═════ DATA LISTING

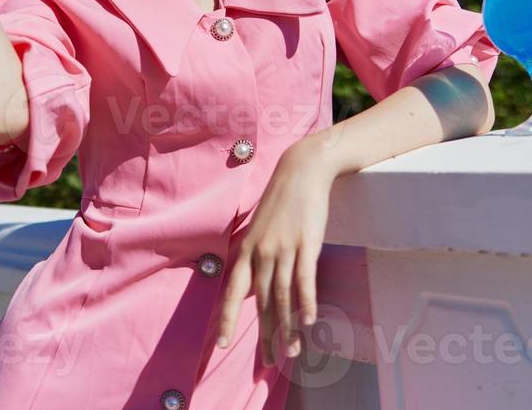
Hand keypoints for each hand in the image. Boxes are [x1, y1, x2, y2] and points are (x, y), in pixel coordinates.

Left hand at [215, 137, 335, 365]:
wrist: (301, 171)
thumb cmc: (282, 201)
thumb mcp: (260, 229)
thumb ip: (256, 256)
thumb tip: (254, 284)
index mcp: (247, 250)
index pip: (234, 291)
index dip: (228, 318)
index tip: (222, 343)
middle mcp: (262, 252)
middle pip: (262, 302)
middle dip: (266, 334)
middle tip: (270, 360)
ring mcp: (284, 248)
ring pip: (283, 297)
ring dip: (288, 327)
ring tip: (292, 351)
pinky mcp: (306, 244)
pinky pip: (304, 280)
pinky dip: (306, 302)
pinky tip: (309, 322)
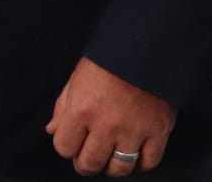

══════════

[YOUR INSTRUCTIONS]:
Each line in the records that carries "hand" must be copied out.

[COMPLETED TASK]:
Hand keypoints for each hand in the image. Boxes are [x1, y1, x2, y2] and points are (x, y), in pixel coordinates.
Left hand at [215, 137, 335, 365]:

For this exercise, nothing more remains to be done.